Passage =>
* START *

Get a GEMM example with all bells and whistles by csarofeen · Pull Request #368 · csarofeen/pytorch

csarofeen · 2020-09-07T22:51:51Z

Changed one of the tests to be a GEMM example with a combination of compiler time and runtime tiling parameters, including symbolic values for both inter-cta and intra-cta reductions. A few experimental fixes went in that we need to more thoroughly vet.

Related issues:
#363
#364
#365
#366
#367

rdspring1 · 2020-09-08T20:08:02Z

+  tv6->reorder({
+      {2, -2},
+      {3, -1},
+      {4, 2},
+      {5, 3},
+      {6, 4},
+  });


Maybe comment that rFactor moves the reduction axes to the inner-most dimension and this reorder returns the tv6 to its previous mapping.

rdspring1 · 2020-09-08T20:16:01Z

+  // Sum the K-dim
+  TensorView* tv5 = sum(tv4, {1});


comment that the K-dim becomes a reduction axis in tv5[M, rK, N]

rdspring1 · 2020-09-08T20:17:27Z

-      {t0, t1, BSX},
-      torch::jit::fuser::cuda::LaunchParams(-1, -1, -1, BSX, -1, -1));
+      {t0, t1, 3, 4, 5},
+      torch::jit::fuser::cuda::LaunchParams(-1, -1, -1, -1, -1, -1));


Could we remove LaunchParams since it is completely inferred?

rdspring1 · 2020-09-08T20:18:34Z

+      {t0, t1, 3, 4, 5},
+      torch::jit::fuser::cuda::LaunchParams(-1, -1, -1, -1, -1, -1));
+
+  at::Tensor aten_output = mul(t0.unsqueeze(2), t1.unsqueeze(0)).sum(1);


Maybe replace with at::Tensor aten_output = matmul(t0, t1);

I went back and forth on this, for the presentation I'm including this in I think it's interesting to structure it similar to how we structured the kernel.

naoyam

The change regarding gridReduce looks good to me. Note that there is a bug in the use of shared memory inside the loop of the new added test. __syncthreads() is needed at the end of the loop body.

* END *

Data lines =>
* START *

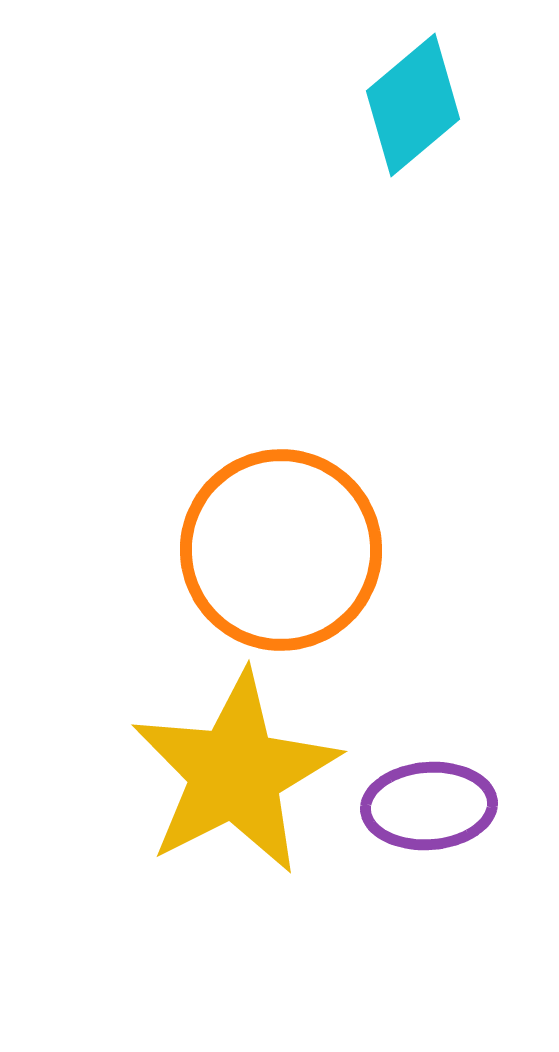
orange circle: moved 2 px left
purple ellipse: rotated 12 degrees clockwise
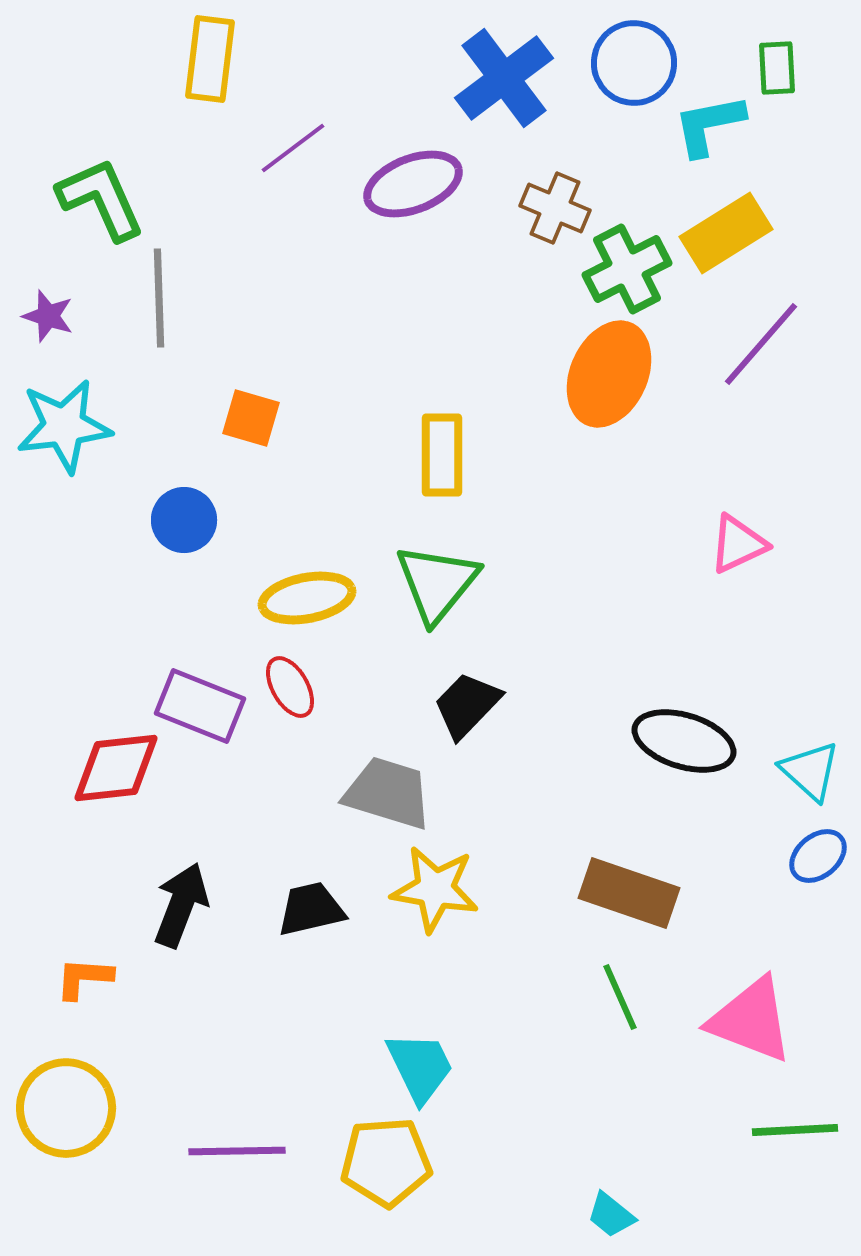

* END *

Your goal => Transcribe the stretch of the GEMM pull request thread from "rdspring1 · 2020-09-08T20:17:27Z" through "is completely inferred?" word for word.

Correct output =>
rdspring1 · 2020-09-08T20:17:27Z

-      {t0, t1, BSX},
-      torch::jit::fuser::cuda::LaunchParams(-1, -1, -1, BSX, -1, -1));
+      {t0, t1, 3, 4, 5},
+      torch::jit::fuser::cuda::LaunchParams(-1, -1, -1, -1, -1, -1));


Could we remove LaunchParams since it is completely inferred?